═══ PROVIDED MATERIAL
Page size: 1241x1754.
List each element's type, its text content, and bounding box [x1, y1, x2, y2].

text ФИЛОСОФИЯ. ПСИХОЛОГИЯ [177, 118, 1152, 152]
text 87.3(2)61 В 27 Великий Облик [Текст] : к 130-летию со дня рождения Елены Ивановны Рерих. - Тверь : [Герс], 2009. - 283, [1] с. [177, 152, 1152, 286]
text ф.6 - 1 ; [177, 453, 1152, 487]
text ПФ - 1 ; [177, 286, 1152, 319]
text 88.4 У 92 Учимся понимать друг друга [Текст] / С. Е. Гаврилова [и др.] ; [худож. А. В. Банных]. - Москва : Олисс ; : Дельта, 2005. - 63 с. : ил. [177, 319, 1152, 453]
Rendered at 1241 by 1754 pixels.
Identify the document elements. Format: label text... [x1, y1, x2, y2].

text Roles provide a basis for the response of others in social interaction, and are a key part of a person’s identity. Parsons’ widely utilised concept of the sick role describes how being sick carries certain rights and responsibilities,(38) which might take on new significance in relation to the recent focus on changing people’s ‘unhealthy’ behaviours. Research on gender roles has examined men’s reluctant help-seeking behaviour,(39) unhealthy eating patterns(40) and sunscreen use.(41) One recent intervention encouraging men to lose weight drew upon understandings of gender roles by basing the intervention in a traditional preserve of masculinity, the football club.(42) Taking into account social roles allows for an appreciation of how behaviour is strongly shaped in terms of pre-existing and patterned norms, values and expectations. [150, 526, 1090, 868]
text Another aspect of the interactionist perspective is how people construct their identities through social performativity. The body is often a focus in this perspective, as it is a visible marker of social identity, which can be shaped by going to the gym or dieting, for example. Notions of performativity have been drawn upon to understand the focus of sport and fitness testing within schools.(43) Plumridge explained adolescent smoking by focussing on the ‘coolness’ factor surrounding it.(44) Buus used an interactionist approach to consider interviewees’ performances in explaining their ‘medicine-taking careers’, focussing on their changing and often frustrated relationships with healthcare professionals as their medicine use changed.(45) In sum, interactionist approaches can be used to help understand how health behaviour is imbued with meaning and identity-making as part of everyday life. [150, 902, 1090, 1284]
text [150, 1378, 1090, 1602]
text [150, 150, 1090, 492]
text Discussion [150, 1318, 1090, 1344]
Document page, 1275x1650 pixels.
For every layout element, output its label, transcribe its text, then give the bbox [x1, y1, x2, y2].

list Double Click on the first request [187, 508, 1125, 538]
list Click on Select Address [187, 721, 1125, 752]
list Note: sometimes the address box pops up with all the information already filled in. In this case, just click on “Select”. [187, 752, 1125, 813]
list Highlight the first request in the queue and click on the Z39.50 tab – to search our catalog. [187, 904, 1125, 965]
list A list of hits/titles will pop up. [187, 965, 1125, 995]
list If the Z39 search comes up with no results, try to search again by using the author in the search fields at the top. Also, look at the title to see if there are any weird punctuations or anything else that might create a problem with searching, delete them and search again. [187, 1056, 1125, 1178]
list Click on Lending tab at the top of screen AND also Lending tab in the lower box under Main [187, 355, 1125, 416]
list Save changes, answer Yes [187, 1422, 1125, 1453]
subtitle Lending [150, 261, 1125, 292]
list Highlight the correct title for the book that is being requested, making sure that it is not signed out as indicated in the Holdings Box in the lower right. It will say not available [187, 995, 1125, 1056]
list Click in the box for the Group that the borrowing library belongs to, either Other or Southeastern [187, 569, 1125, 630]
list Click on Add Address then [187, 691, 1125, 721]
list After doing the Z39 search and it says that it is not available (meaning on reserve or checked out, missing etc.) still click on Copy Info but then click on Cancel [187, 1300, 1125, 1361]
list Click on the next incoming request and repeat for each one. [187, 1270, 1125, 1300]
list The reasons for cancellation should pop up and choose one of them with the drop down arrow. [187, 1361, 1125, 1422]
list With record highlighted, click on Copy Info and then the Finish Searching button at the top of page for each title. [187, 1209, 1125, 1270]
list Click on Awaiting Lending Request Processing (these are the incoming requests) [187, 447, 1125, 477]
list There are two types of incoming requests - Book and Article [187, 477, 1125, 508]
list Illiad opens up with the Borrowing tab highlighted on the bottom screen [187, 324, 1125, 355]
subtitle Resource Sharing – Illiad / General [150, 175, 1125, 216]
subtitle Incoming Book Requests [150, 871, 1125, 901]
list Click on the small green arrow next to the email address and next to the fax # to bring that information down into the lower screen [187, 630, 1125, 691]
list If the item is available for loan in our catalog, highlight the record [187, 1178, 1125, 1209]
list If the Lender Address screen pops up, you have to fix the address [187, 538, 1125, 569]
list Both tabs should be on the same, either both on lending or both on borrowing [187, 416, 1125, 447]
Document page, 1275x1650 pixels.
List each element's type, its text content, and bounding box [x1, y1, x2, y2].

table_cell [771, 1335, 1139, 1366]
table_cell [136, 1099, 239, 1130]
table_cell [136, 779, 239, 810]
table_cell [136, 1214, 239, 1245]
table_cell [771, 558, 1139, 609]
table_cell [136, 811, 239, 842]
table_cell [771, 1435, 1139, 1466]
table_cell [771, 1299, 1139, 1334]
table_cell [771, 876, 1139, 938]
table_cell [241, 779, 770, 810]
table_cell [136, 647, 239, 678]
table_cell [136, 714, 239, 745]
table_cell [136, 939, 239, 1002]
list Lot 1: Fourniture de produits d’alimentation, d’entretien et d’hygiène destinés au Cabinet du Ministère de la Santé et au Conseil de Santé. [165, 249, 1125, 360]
══════
All entries must be duplicated exactly, with none left out.

• _RESULT OF THIS EXERCISE_:
Page size: 1241x1754.
List each element's type, its text content, and bounding box [x1, y1, x2, y2].

text ФИЛОСОФИЯ. ПСИХОЛОГИЯ [177, 118, 1152, 152]
text 87.3(2)61 В 27 Великий Облик [Текст] : к 130-летию со дня рождения Елены Ивановны Рерих. - Тверь : [Герс], 2009. - 283, [1] с. [177, 152, 1152, 286]
text ф.6 - 1 ; [177, 453, 1152, 487]
text ПФ - 1 ; [177, 286, 1152, 319]
text 88.4 У 92 Учимся понимать друг друга [Текст] / С. Е. Гаврилова [и др.] ; [худож. А. В. Банных]. - Москва : Олисс ; : Дельта, 2005. - 63 с. : ил. [177, 319, 1152, 453]
Rendered at 1241 by 1754 pixels.
Identify the document elements. Format: label text... [x1, y1, x2, y2].

text Roles provide a basis for the response of others in social interaction, and are a key part of a person’s identity. Parsons’ widely utilised concept of the sick role describes how being sick carries certain rights and responsibilities,(38) which might take on new significance in relation to the recent focus on changing people’s ‘unhealthy’ behaviours. Research on gender roles has examined men’s reluctant help-seeking behaviour,(39) unhealthy eating patterns(40) and sunscreen use.(41) One recent intervention encouraging men to lose weight drew upon understandings of gender roles by basing the intervention in a traditional preserve of masculinity, the football club.(42) Taking into account social roles allows for an appreciation of how behaviour is strongly shaped in terms of pre-existing and patterned norms, values and expectations. [150, 526, 1090, 868]
text Another aspect of the interactionist perspective is how people construct their identities through social performativity. The body is often a focus in this perspective, as it is a visible marker of social identity, which can be shaped by going to the gym or dieting, for example. Notions of performativity have been drawn upon to understand the focus of sport and fitness testing within schools.(43) Plumridge explained adolescent smoking by focussing on the ‘coolness’ factor surrounding it.(44) Buus used an interactionist approach to consider interviewees’ performances in explaining their ‘medicine-taking careers’, focussing on their changing and often frustrated relationships with healthcare professionals as their medicine use changed.(45) In sum, interactionist approaches can be used to help understand how health behaviour is imbued with meaning and identity-making as part of everyday life. [150, 902, 1090, 1284]
text [150, 1378, 1090, 1602]
text [150, 150, 1090, 492]
text Discussion [150, 1318, 1090, 1344]
Document page, 1275x1650 pixels.
For every layout element, output its label, transcribe its text, then give the bbox [x1, y1, x2, y2].

list Double Click on the first request [187, 508, 1125, 538]
list Click on Select Address [187, 721, 1125, 752]
list Note: sometimes the address box pops up with all the information already filled in. In this case, just click on “Select”. [187, 752, 1125, 813]
list Highlight the first request in the queue and click on the Z39.50 tab – to search our catalog. [187, 904, 1125, 965]
list A list of hits/titles will pop up. [187, 965, 1125, 995]
list If the Z39 search comes up with no results, try to search again by using the author in the search fields at the top. Also, look at the title to see if there are any weird punctuations or anything else that might create a problem with searching, delete them and search again. [187, 1056, 1125, 1178]
list Click on Lending tab at the top of screen AND also Lending tab in the lower box under Main [187, 355, 1125, 416]
list Save changes, answer Yes [187, 1422, 1125, 1453]
subtitle Lending [150, 261, 1125, 292]
list Highlight the correct title for the book that is being requested, making sure that it is not signed out as indicated in the Holdings Box in the lower right. It will say not available [187, 995, 1125, 1056]
list Click in the box for the Group that the borrowing library belongs to, either Other or Southeastern [187, 569, 1125, 630]
list Click on Add Address then [187, 691, 1125, 721]
list After doing the Z39 search and it says that it is not available (meaning on reserve or checked out, missing etc.) still click on Copy Info but then click on Cancel [187, 1300, 1125, 1361]
list Click on the next incoming request and repeat for each one. [187, 1270, 1125, 1300]
list The reasons for cancellation should pop up and choose one of them with the drop down arrow. [187, 1361, 1125, 1422]
list With record highlighted, click on Copy Info and then the Finish Searching button at the top of page for each title. [187, 1209, 1125, 1270]
list Click on Awaiting Lending Request Processing (these are the incoming requests) [187, 447, 1125, 477]
list There are two types of incoming requests - Book and Article [187, 477, 1125, 508]
list Illiad opens up with the Borrowing tab highlighted on the bottom screen [187, 324, 1125, 355]
subtitle Resource Sharing – Illiad / General [150, 175, 1125, 216]
subtitle Incoming Book Requests [150, 871, 1125, 901]
list Click on the small green arrow next to the email address and next to the fax # to bring that information down into the lower screen [187, 630, 1125, 691]
list If the item is available for loan in our catalog, highlight the record [187, 1178, 1125, 1209]
list If the Lender Address screen pops up, you have to fix the address [187, 538, 1125, 569]
list Both tabs should be on the same, either both on lending or both on borrowing [187, 416, 1125, 447]
Document page, 1275x1650 pixels.
List each element's type, its text content, and bounding box [x1, y1, x2, y2].

table_cell [771, 1335, 1139, 1366]
table_cell [136, 1099, 239, 1130]
table_cell [136, 779, 239, 810]
table_cell [136, 1214, 239, 1245]
table_cell [771, 558, 1139, 609]
table_cell [136, 811, 239, 842]
table_cell [771, 1435, 1139, 1466]
table_cell [771, 1299, 1139, 1334]
table_cell [771, 876, 1139, 938]
table_cell [241, 779, 770, 810]
table_cell [136, 647, 239, 678]
table_cell [136, 714, 239, 745]
table_cell [136, 939, 239, 1002]
list Lot 1: Fourniture de produits d’alimentation, d’entretien et d’hygiène destinés au Cabinet du Ministère de la Santé et au Conseil de Santé. [165, 249, 1125, 360]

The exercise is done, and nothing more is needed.